Partial correlation coefficients are widely applied in the social sciences to evaluate the relationship between two variables after accounting for the influence of others. In this article, we present Bayes Factor Functions (BFFs) for assessing the presence of partial correlation.

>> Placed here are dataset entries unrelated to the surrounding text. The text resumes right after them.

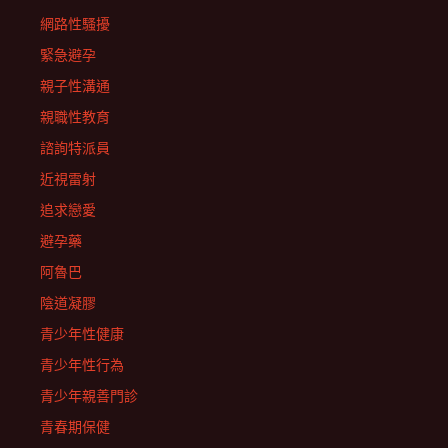
網路性騷擾
緊急避孕
親子性溝通
親職性教育
諮詢特派員
近視雷射
追求戀愛
避孕藥
阿魯巴
陰道凝膠
青少年性健康
青少年性行為
青少年親善門診
青春期保健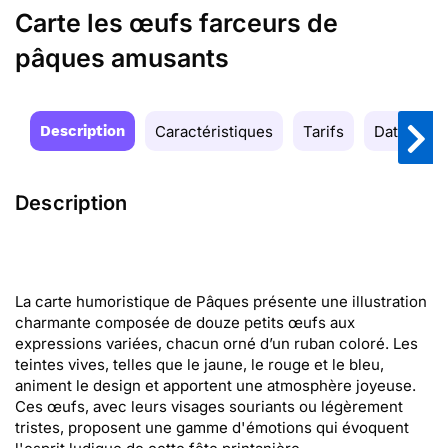
Carte les œufs farceurs de
pâques amusants
Description
Caractéristiques
Tarifs
Date de la
Description
La carte humoristique de Pâques présente une illustration
charmante composée de douze petits œufs aux
expressions variées, chacun orné d’un ruban coloré. Les
teintes vives, telles que le jaune, le rouge et le bleu,
animent le design et apportent une atmosphère joyeuse.
Ces œufs, avec leurs visages souriants ou légèrement
tristes, proposent une gamme d'émotions qui évoquent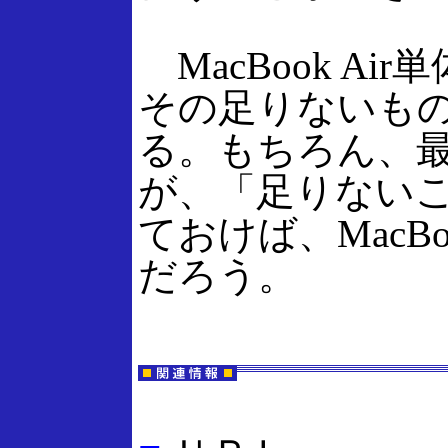
MacBook A
その足りないも
る。もちろん、
が、「足りない
ておけば、MacB
だろう。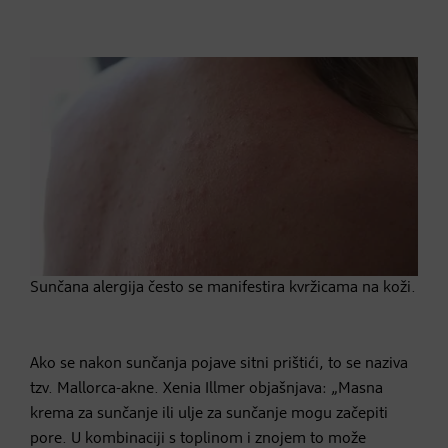
Sunčana alergija često se manifestira kvržicama na koži.
Ako se nakon sunčanja pojave sitni prištići, to se naziva
tzv. Mallorca-akne. Xenia Illmer objašnjava: „Masna
krema za sunčanje ili ulje za sunčanje mogu začepiti
pore. U kombinaciji s toplinom i znojem to može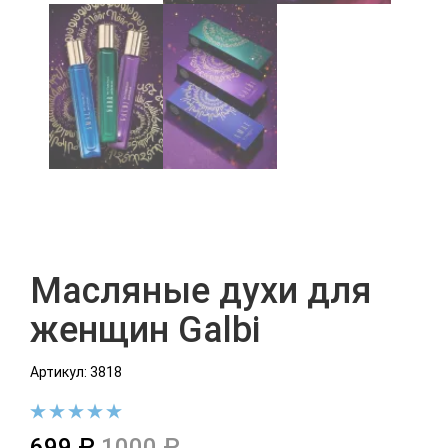
Масляные духи для
женщин Galbi
Артикул: 3818
699 ₽
1000 ₽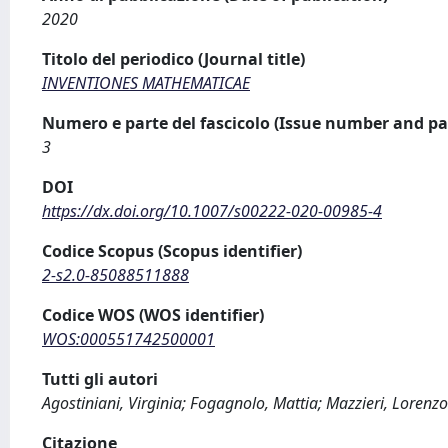
2020
Titolo del periodico (Journal title)
INVENTIONES MATHEMATICAE
Numero e parte del fascicolo (Issue number and pa
3
DOI
https://dx.doi.org/10.1007/s00222-020-00985-4
Codice Scopus (Scopus identifier)
2-s2.0-85088511888
Codice WOS (WOS identifier)
WOS:000551742500001
Tutti gli autori
Agostiniani, Virginia; Fogagnolo, Mattia; Mazzieri, Lorenzo
Citazione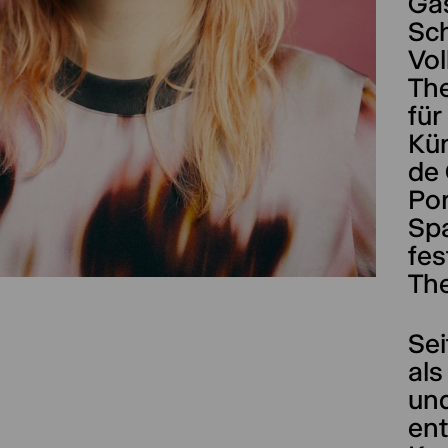
Ga
Sch
Vol
The
für
Kün
de 
Por
Spa
fes
The
Sei
als
und
ent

BFFs represent Bayes factors derived from test statistics and are expressed as functions of a standardized effect size. While traditional frequentist methods based on $p$-values have been criticized for their inability to provide cumulative evidence in favor of the true hypothesis, Bayesian approaches are often challenged due to their computational demands and sensitivity to prior distributions. BFFs overcome these limitations and offer summaries of hypothesis tests as alternative hypotheses are varied over a range of prior distributions on standardized effects. They also enable the integration of evidence across multiple studies.

翻译：偏相关系数在社会科学中被广泛应用，用于评估在控制其他变量影响后两个变量之间的关系。本文提出用于评估偏相关系数存在性的贝叶斯因子函数。BFFs 是基于检验统计量推导出的贝叶斯因子，并表示为标准化效应量的函数。虽然基于 $p$ 值的传统频率学派方法因无法提供支持真实假设的累积证据而受到批评，但贝叶斯方法常因其计算需求和对先验分布的敏感性而面临挑战。BFFs 克服了这些限制，当备择假设在标准化效应的一系列先验分布上变化时，能够提供假设检验的概括性结果。它们还支持跨多个研究的证据整合。